Marine electronics equipment is becoming ever more sophisticated. care is needed to ensure that cables are not the weak point in its performance.
Just over a year ago, in a slight departure from its core business, Seatronics set up a cable-moulding facility at its base in Houston. Sales manager Mark Teles explains the thinking behind the move, which it seems was inspired, as the company is now doubling its moulding capacity.
According to Teles, the unit was established for a combination of reasons. “First, we saw an opportunity to save money: our spend on cable repair and maintenance was approaching $140,000 per year. We were also getting more calls from clients wanting customised cables, often at very short notice, to enable them to combine different items of electronic equipment for specific tasks. But perhaps the most important factor was our concern about the quality of the cables occasionally supplied with the marine electronics equipment that we rent or sell.”
Teles believes that it does not makes sense to send out a sophisticated and often expensive item of imaging or survey equipment with an inherent weak point: the cabling that constitutes its lifeline by providing power, control and the ability to transfer data to the surface. “You hear reports of critical and costly survey operations being suspended while waiting for replacement cables to be sent offshore,” he says. “It is a potential problem that costs so little to avoid.”

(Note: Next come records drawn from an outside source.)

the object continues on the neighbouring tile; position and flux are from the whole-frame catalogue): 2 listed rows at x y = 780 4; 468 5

Quality is therefore the keynote for Seatronics’ cable-moulding facility. It comes through in the design, development and testing of the moulds, almost all of which is done in-house. The company has also investigated the formulation of the primers and the moulding resins with their manufacturers to optimise them for this particular application. You get a sense of quality in the written procedures that describe the way individual cables are made up, and, not least, in the rigour of the quality control process to which every piece of work is subjected.
As well as the quality ethic, Seatronics has quickly forged a reputation for the compact nature of its mouldings. This is a great advantage when, for example, connecting up equipment on board a small, complex remotely operated vehicle. And it is not trivial to design a compact moulding that does not leak at 3700 m plus in the Gulf of Mexico.
Having a superior cable-moulding facility in-house and being able to respond to customers’ requests for individual cables, often within 24 hours or less, has meant a rapid rise in third-party business. Major remotely operated vehicle companies, equipment manufacturers, oceanographic surveyors and service companies have begun to view Seatronics as valuable point of contact when they have critical cabling requirements. Incidentally, the facility has also resulted in Seatronics becoming the main representative for Burton connectors in the Gulf of Mexico, and possibly in Singapore and Abu Dhabi in the future.
“It has been satisfying to see the new cable-moulding business take off in the way that it has,” says Teles. “We have established a capability that is highly complementary to Seatronics’ main offering and adds significant value to our customers’ operations.”
Cable moulding
Adding connectors to multi-core cable (or simply splicing or dividing it) is routine. The challenge, when dealing with cable that is going to be used subsea, comes in reinstating the plastic sheath that protects against the hostile, high-pressure environment. This is done by priming the conductors with special adhesion promoters, placing them in a mould and introducing either a neoprene or a two-part polyurethane resin. The aim is to create a divide, splice or connector that has the same resilience as the main cable run.